● **DIRECTIVE**: As the answer, set down the lines below from the one containing "Forgot your password? Get help" through the one containing "面均有所提升。 《报告》强调，越来越多的中小银行关注", exactly and inclusively, and no others.

──────── INFORMATION GIVEN ────────

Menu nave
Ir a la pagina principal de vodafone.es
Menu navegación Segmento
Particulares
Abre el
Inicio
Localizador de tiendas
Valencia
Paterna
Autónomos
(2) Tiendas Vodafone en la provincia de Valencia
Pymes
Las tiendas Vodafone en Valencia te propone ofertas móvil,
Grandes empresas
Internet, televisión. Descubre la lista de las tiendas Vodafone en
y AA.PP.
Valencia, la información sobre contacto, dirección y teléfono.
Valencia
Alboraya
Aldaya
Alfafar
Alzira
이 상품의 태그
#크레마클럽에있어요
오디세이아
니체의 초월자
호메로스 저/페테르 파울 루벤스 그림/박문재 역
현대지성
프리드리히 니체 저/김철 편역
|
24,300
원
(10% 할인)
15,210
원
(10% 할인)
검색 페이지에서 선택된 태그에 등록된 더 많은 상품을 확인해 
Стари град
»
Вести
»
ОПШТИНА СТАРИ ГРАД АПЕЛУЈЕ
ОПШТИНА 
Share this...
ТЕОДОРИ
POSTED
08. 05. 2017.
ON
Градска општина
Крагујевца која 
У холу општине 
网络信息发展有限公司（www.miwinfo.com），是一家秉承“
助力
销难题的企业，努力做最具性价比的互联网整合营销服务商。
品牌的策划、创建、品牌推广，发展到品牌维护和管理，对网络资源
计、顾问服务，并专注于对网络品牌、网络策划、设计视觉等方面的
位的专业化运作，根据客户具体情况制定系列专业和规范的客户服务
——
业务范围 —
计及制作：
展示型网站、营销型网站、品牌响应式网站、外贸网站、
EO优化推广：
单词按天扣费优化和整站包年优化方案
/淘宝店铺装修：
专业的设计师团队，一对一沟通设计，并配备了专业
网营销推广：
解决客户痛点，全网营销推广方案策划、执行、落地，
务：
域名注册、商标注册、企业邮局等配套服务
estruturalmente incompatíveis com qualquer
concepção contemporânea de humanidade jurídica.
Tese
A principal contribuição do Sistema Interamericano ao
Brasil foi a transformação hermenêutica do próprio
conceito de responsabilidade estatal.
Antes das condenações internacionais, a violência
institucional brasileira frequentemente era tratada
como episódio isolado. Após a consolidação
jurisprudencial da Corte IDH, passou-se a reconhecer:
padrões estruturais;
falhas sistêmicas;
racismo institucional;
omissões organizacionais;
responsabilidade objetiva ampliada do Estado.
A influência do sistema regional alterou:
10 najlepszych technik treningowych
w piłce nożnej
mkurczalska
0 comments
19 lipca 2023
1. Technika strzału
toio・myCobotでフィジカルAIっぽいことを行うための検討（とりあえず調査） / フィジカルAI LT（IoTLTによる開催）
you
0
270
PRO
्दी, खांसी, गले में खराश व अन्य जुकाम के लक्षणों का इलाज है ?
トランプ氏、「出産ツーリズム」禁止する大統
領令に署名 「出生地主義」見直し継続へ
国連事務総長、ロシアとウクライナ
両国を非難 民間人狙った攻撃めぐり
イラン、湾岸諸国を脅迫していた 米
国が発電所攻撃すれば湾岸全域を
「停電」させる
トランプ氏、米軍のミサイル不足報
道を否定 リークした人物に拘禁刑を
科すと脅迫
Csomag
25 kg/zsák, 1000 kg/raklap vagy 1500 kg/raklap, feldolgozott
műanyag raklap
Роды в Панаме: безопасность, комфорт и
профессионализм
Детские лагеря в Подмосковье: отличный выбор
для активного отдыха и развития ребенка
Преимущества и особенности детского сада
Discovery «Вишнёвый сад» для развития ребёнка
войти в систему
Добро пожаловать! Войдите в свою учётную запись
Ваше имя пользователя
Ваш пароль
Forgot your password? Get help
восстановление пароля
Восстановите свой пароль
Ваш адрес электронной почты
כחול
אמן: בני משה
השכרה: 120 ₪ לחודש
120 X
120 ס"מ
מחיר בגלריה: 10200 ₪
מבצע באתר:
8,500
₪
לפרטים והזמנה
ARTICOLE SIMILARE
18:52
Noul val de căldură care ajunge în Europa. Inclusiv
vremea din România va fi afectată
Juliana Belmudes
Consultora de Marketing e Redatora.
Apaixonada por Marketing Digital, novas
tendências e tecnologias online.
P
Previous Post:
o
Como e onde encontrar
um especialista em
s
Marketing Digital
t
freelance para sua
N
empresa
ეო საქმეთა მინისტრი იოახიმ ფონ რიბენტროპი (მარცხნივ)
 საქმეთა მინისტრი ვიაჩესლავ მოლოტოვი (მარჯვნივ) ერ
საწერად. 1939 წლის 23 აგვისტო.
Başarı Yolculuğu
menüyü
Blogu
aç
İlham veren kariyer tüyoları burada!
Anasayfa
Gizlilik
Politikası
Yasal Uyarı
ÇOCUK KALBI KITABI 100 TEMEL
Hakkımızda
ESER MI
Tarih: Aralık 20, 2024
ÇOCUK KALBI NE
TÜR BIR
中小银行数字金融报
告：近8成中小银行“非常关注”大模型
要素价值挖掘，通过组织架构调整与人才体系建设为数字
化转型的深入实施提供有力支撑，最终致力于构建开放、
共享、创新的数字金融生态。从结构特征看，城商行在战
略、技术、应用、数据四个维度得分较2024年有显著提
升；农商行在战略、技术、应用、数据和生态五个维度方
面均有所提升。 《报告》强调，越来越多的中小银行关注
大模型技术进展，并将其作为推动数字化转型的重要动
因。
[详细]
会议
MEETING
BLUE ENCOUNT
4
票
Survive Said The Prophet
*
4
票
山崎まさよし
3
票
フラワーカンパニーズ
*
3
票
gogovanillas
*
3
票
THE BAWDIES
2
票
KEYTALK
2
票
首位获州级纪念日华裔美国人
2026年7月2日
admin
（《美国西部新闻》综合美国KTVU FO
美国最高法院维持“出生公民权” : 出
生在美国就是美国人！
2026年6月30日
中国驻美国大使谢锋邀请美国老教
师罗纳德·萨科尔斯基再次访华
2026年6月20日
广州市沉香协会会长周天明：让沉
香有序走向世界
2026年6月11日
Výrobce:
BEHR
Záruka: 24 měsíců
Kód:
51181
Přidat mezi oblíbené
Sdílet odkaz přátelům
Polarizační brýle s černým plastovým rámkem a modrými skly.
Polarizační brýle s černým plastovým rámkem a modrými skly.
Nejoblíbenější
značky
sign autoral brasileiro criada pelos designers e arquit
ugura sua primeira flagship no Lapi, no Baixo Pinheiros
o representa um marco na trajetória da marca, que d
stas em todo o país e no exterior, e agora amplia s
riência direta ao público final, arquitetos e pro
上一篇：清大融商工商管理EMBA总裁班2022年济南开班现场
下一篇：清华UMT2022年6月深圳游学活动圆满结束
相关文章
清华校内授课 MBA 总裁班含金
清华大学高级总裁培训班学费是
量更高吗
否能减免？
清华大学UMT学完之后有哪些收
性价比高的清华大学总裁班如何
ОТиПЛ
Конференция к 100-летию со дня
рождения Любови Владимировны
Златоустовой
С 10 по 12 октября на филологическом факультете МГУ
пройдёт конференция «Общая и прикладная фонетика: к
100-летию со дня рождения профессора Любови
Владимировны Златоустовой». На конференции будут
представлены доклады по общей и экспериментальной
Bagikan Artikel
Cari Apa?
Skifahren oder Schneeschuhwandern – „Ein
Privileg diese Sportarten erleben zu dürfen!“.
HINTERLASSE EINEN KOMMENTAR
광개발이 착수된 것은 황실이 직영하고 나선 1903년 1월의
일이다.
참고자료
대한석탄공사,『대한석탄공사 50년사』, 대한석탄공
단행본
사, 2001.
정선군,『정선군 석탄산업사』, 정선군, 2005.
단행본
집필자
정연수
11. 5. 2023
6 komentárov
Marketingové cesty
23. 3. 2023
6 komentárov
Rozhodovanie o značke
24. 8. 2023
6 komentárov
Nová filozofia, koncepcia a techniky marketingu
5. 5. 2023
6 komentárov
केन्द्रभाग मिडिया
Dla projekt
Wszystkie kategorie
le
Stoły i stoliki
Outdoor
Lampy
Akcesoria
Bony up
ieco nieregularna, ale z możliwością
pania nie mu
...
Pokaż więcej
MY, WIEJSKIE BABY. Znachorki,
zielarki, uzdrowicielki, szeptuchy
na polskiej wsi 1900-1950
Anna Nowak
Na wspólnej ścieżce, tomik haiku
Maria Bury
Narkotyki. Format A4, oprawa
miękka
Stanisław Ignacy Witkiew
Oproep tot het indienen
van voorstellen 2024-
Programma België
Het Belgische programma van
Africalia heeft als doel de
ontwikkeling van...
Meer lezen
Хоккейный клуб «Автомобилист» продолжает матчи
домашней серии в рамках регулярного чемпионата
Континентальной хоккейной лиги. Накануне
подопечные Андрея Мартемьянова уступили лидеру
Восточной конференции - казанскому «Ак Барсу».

────────

● **SOLUTION FOR THIS EXERCISE**:
Forgot your password? Get help
восстановление пароля
Восстановите свой пароль
Ваш адрес электронной почты
כחול
אמן: בני משה
השכרה: 120 ₪ לחודש
120 X
120 ס"מ
מחיר בגלריה: 10200 ₪
מבצע באתר:
8,500
₪
לפרטים והזמנה
ARTICOLE SIMILARE
18:52
Noul val de căldură care ajunge în Europa. Inclusiv
vremea din România va fi afectată
Juliana Belmudes
Consultora de Marketing e Redatora.
Apaixonada por Marketing Digital, novas
tendências e tecnologias online.
P
Previous Post:
o
Como e onde encontrar
um especialista em
s
Marketing Digital
t
freelance para sua
N
empresa
ეო საქმეთა მინისტრი იოახიმ ფონ რიბენტროპი (მარცხნივ)
 საქმეთა მინისტრი ვიაჩესლავ მოლოტოვი (მარჯვნივ) ერ
საწერად. 1939 წლის 23 აგვისტო.
Başarı Yolculuğu
menüyü
Blogu
aç
İlham veren kariyer tüyoları burada!
Anasayfa
Gizlilik
Politikası
Yasal Uyarı
ÇOCUK KALBI KITABI 100 TEMEL
Hakkımızda
ESER MI
Tarih: Aralık 20, 2024
ÇOCUK KALBI NE
TÜR BIR
中小银行数字金融报
告：近8成中小银行“非常关注”大模型
要素价值挖掘，通过组织架构调整与人才体系建设为数字
化转型的深入实施提供有力支撑，最终致力于构建开放、
共享、创新的数字金融生态。从结构特征看，城商行在战
略、技术、应用、数据四个维度得分较2024年有显著提
升；农商行在战略、技术、应用、数据和生态五个维度方
面均有所提升。 《报告》强调，越来越多的中小银行关注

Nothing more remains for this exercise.